Dans le Notre-Père, Jésus nous invite à prier entre autres : « Que ta volonté soit faite ». Cette demande implique de notre part une attitude spirituelle d’ouverture, de lâcher prise, de confiance, mais aussi de responsabilité. Prier : « Que ta volonté soit faite », ce n’est pas attendre que fatalement, ce que Dieu veut se réalise, à notre insu ou contre notre gré. Prier : « Que ta volonté soit faite », c’est l’invitation que Jésus nous fait de fondre notre volonté dans celle de Dieu. Que nos désirs soient ceux de Dieu. Que notre pensée soit inspirée par lui. Que nos choix soient conformes à l’esprit de ce que Jésus a accompli quand il était ici-bas. En effet, « Que ta volonté soit faite », c’est ce que Jésus lui-même au moment de la Passion va incarner en disant : « S’il n’est pas possible que cette coupe passe sans que je la boive, alors que ta volonté soit faite ». Jésus veut positivement ce que son Père veut et il contribuera à la réalisation de cette volonté. Il a ainsi ouvert la voie pour chacun de nous.
Vivre la volonté de Dieu, c’est assumer des choix, pas toujours faciles, mais qui contribuent à la joie de Dieu, et donc à la nôtre.

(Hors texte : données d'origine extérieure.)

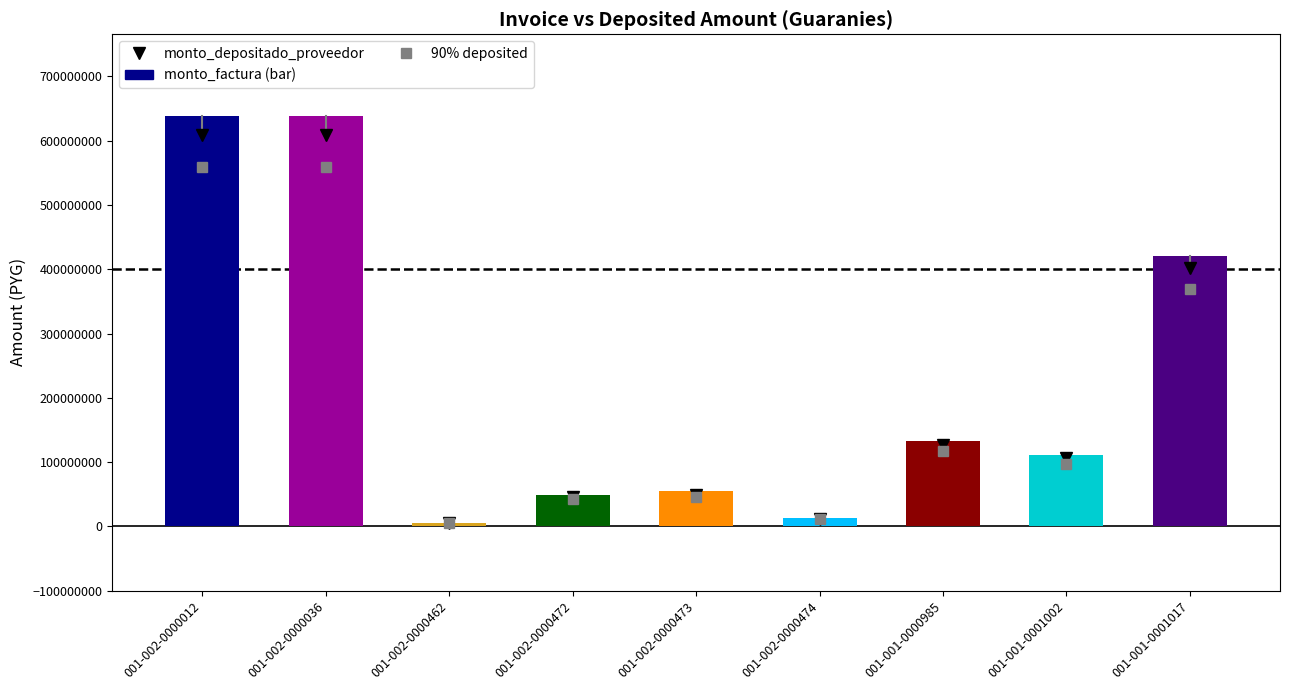

What is the label of the 6th bar from the right?

001-002-0000472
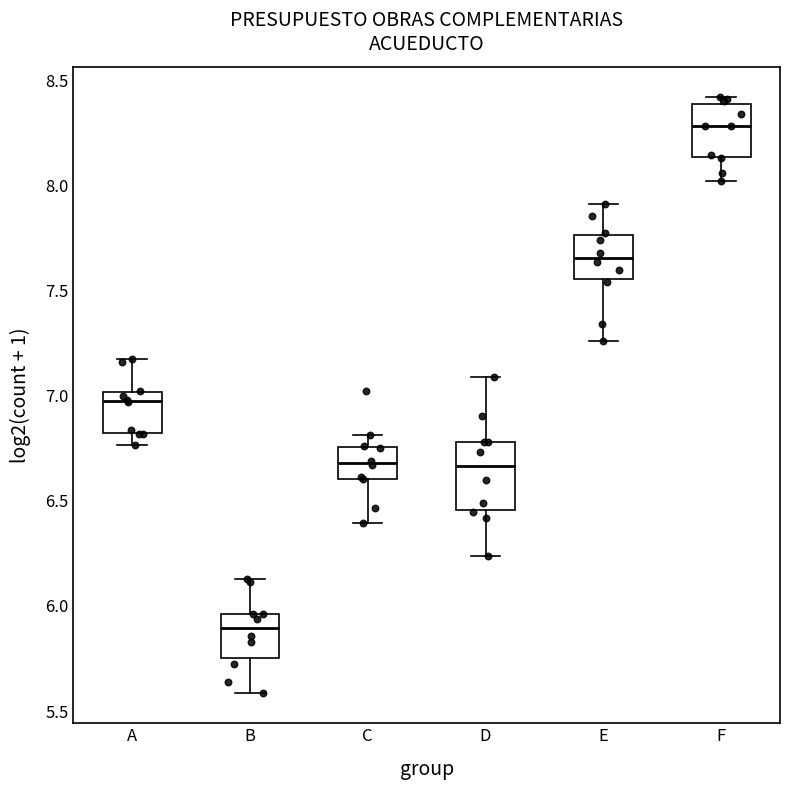

Comparing the boxes themselves (not the whiskers), which one is the tallest?

D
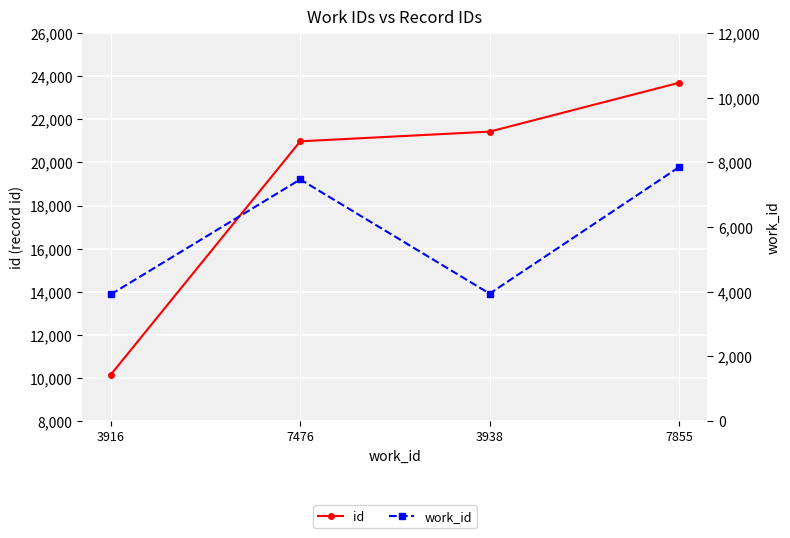

What is the maximum value for work_id?

7855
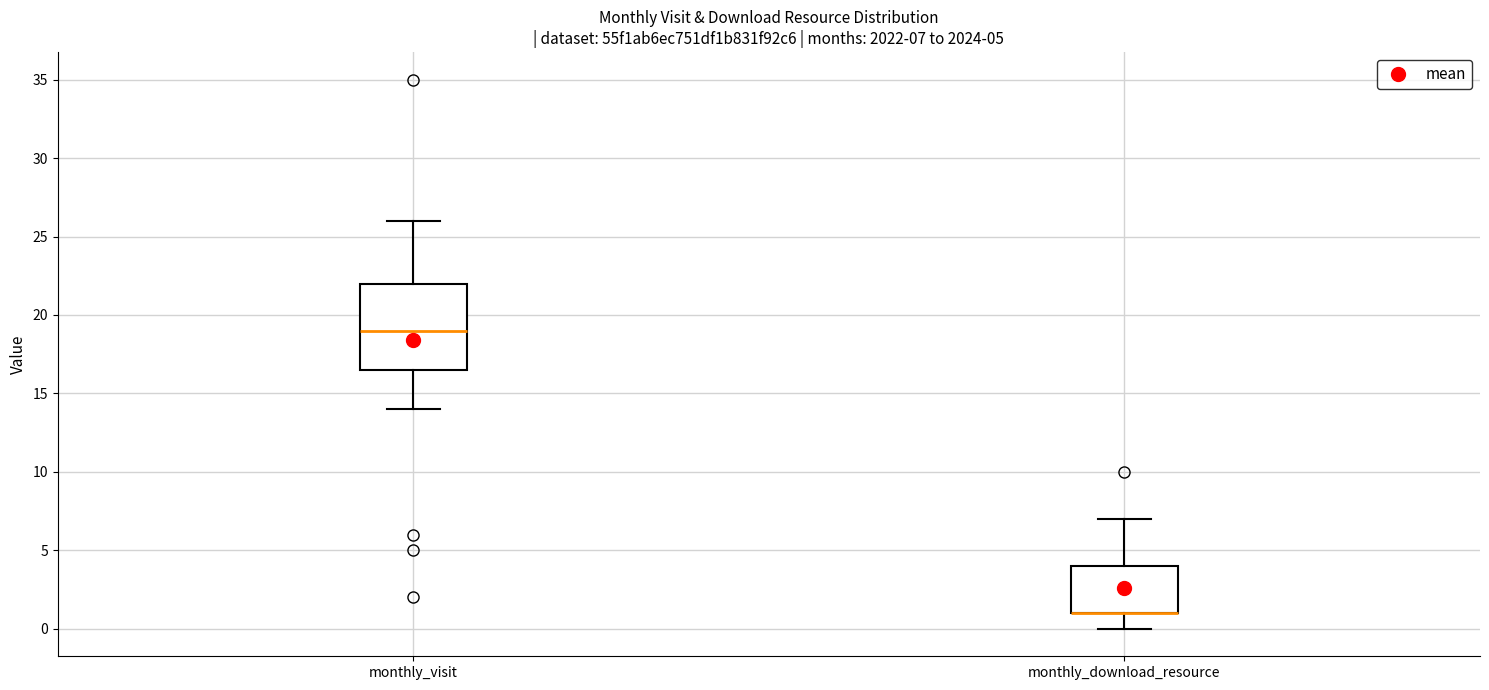

Which box is the tallest, from its lower edge to its upper edge?

monthly_visit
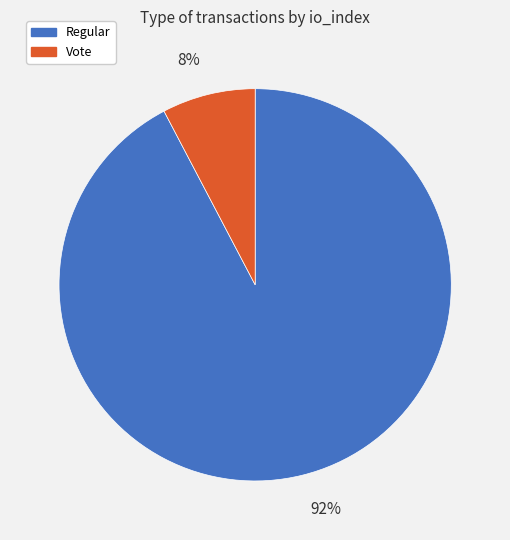

Which has a higher value, 92% or 8%?

92%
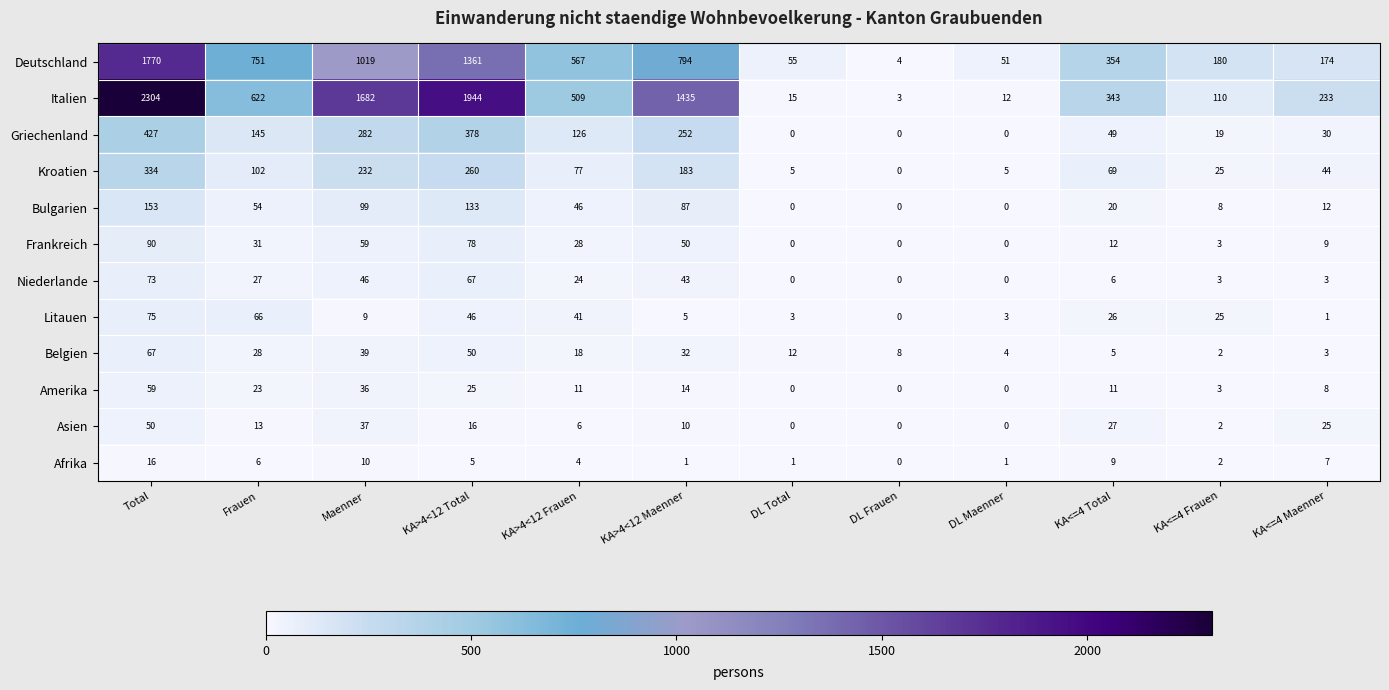

True or false: Frankreich has a value of 146 at Total.

False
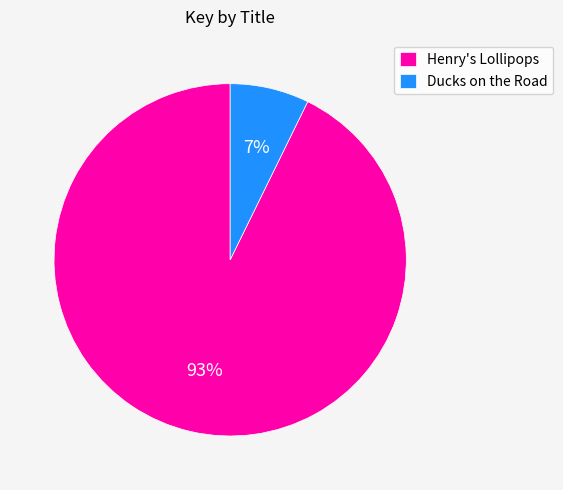

Between Henry's Lollipops and Ducks on the Road, which is larger?

Henry's Lollipops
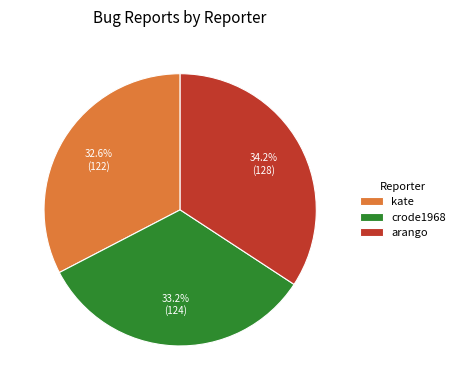

Is arango the majority of the pie?

No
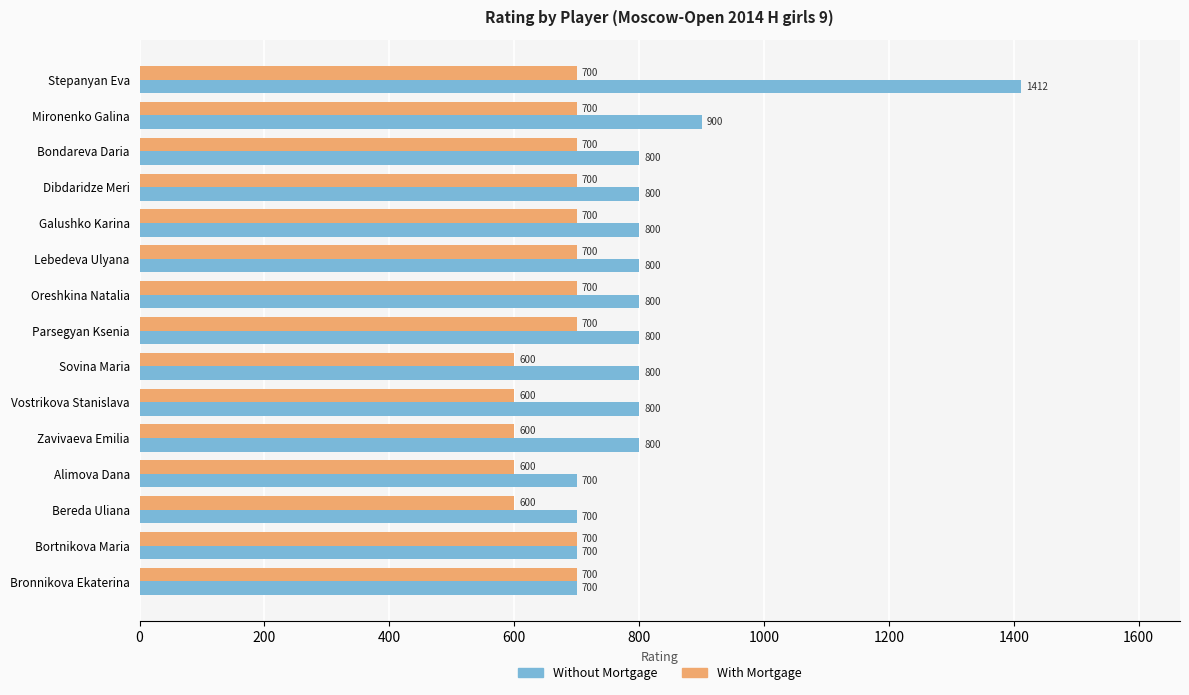

What is the sum of the With Mortgage values at Stepanyan Eva and Lebedeva Ulyana?

1400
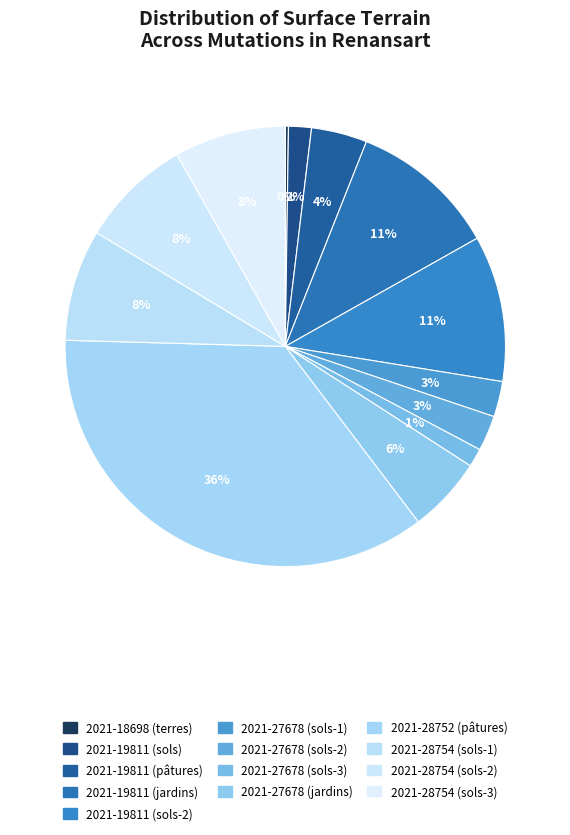

To the nearest percent, what portion does 2021-19811 (pâtures) represent?

4%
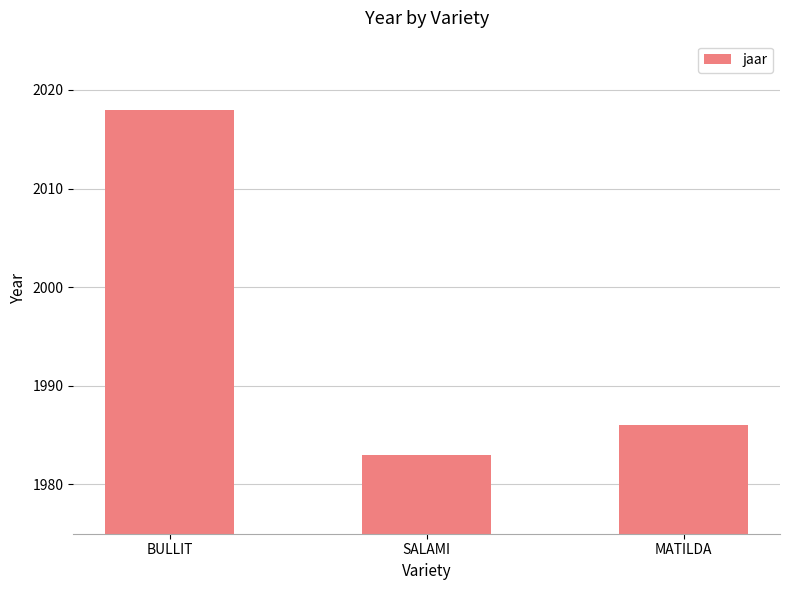

Are the bars grouped side by side (vs. stacked)?

No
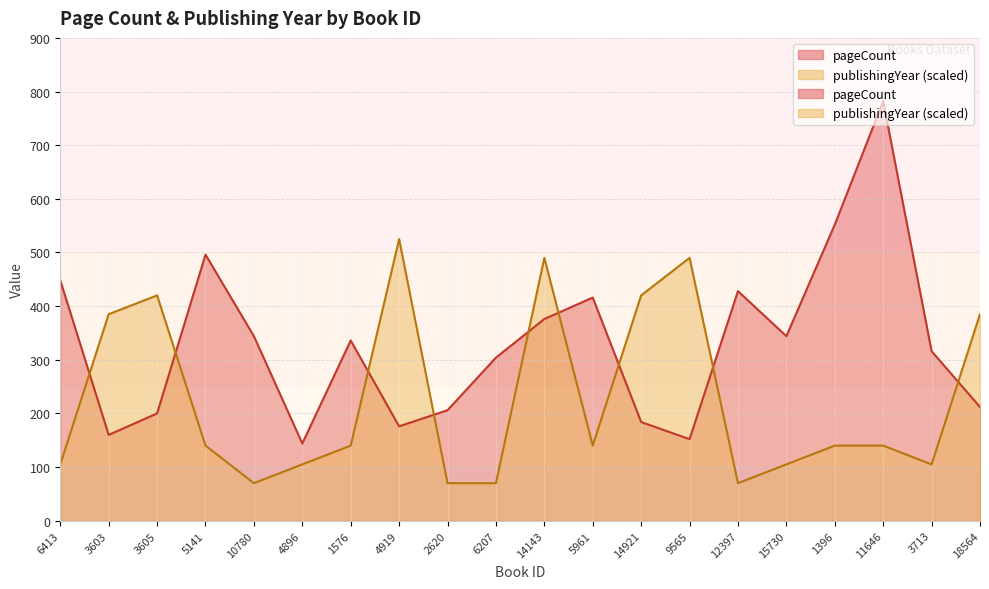

True or false: pageCount has more than 1 interior local peaks.

True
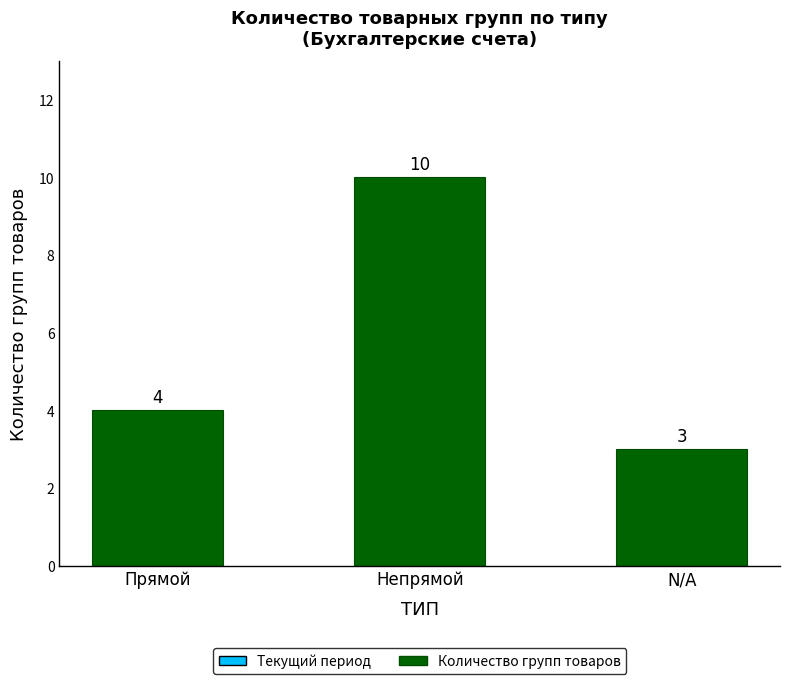

Which has a higher value, Непрямой or N/A?

Непрямой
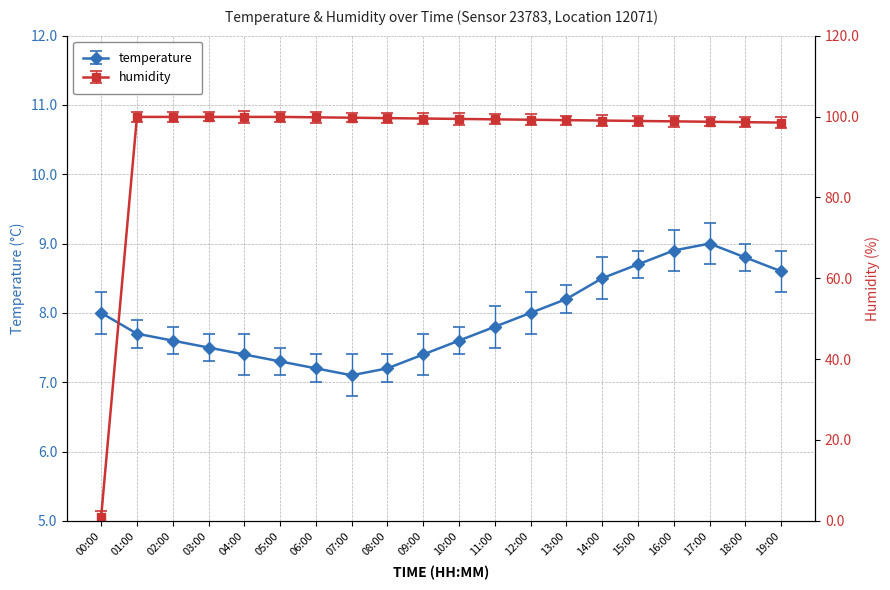

How many lines are shown in the chart?

2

Ceux qui jouent parfois avec les mots en souhaitant non seulement que la volonté de Dieu soit faite (F A I T E), mais qu’elle soit aussi une fête (F E T E), ont raison. Dieu souhaite que notre vie soit festive, pleine de passion, quelque chose qui nous épanouit. Un père – et une mère bien sûr – ne peuvent que se réjouir quand leurs enfants ont intégré tout ce qu’ils leur ont transmis au point qu’ils volent de leurs propres ailes avec joie et sérénité. Il en est de même pour Dieu, notre Père. Etre enfant de Dieu, c’est savoir qu’il nous a créés, savoir qu’il est notre Sauveur, savoir qu’il est notre guide, savoir qu’il demeure une présence active, mais aussi assumer la confiance qu’il nous fait de voler de nos propres ailes, et finalement de faire nos propres choix, mais qui soient des choix en harmonie avec sa volonté. Ainsi, nous pourrions adopter sans réticence l’axiome de Rabbi Yehoudâh, (vers le début du IIIe siècle après JC) : « Sois fort comme un léopard, léger comme un aigle, rapide comme une gazelle et vaillant comme un lion, pour faire la volonté de ton Père du ciel » (Mishnah, Abot, V, 20).